The homecoming of Pere David's deer
The deer were the descendants of animals bought between 1894 and 1901 by the marquess's great-grandfather, the 11th Duke of Bedford, and kept on his estate at Woburn Abbey. The duke, in fact, saved the animal from extinction and all surviving milu - also known as Pere David's deer - are descended from the Woburn herd.
Pere David's deer are unique to China and were abundant there before being wiped out in the wild. They are fond of a watery and damp habitat and their original distribution appears to have been confined to the great alluvial plains of north and eastern China, as far south as the Yangtze and Qiantang estuaries. They have antlers resembling those of other deer, with one prominent backward-pointing tine. They have necks like camels', ox-like hooves and tails resembling those of donkeys.
The species was unknown outside China until 1865, when Pere Armand David, a French missionary, discovered it for the West. After working for more than a decade in China, David heard that there was a special animal at the Nanhaizi Imperial Park. He bought an antler and two hides and took them back to France for identification. Reports of the new finding created a stir among zoological circles in Europe, and soon afterwards live deer were being displayed in collections across the continent.
The deer reintroduced to China from England bred well. Young from the Nanhaizi herd have been sent to parks and zoos in other parts of the country, and have multiplied to more than 100 head today. The Nanhaizi reserve itself maintains a herd of more than 180, with another herd of 150 in central China. As part of the plan to return the deer to their natural habitat, 39 head (13 males and 26 females) from five zoos in England were released at Dafeng Milu Reserve, Jiangsu Province, in August 1986, by the conservation organization, WWF, and the Chinese Ministry of Forestry. The herd has since grown to 354 in number, an encouraging sign for the milu's prospects in the wild.
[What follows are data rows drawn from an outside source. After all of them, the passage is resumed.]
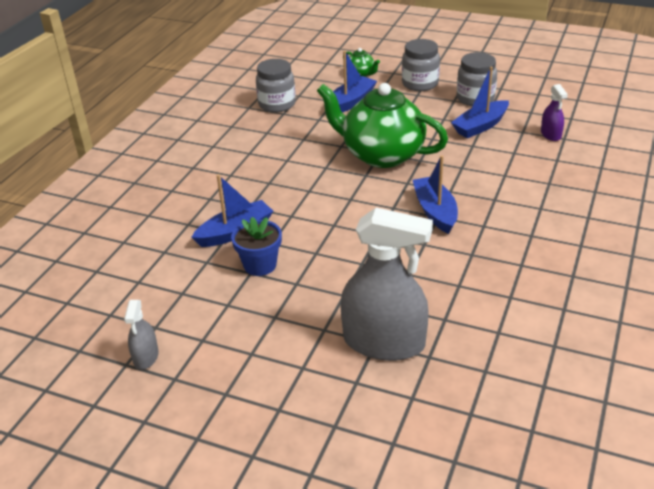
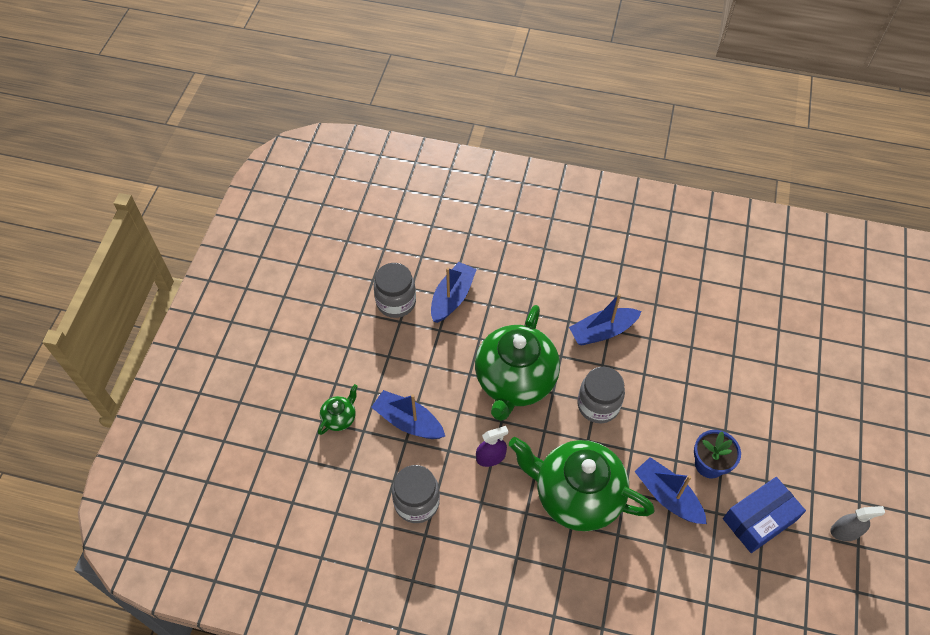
camera: 100 degrees left, 20 degrees up
grey spray bottle [341,208,433,361] -> none
grey jar [402,39,440,91] -> grey jar moved to [577,367,625,423]
blue boat [451,67,509,138] -> blue boat turned 105 degrees counterclockwise [431,262,477,323]
purple spray bottle [541,84,568,141] -> purple spray bottle moved to [476,426,508,467]
none -> green teapot [509,437,655,531]
none -> blue box [723,477,806,553]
Zhang Yuhua, the reserve director, said: "When I arrived here, my first thought was to develop this species." The reserve has fenced off 420 hectares and grown more than 20 hectares of forage grass, planted more than 100,000 trees, and dug drinking water ponds.Other animals, including hares, ring-necked pheasants, peacocks and monkeys are also kept at the reserve, which was visited by a million visitors in 1997.
But the most exciting achievement of the reserve's zoologists so far has been the release of milu into the wild. To them it meant that the milu was finally home again, and they have committed themselves to doing all they could to keep it there.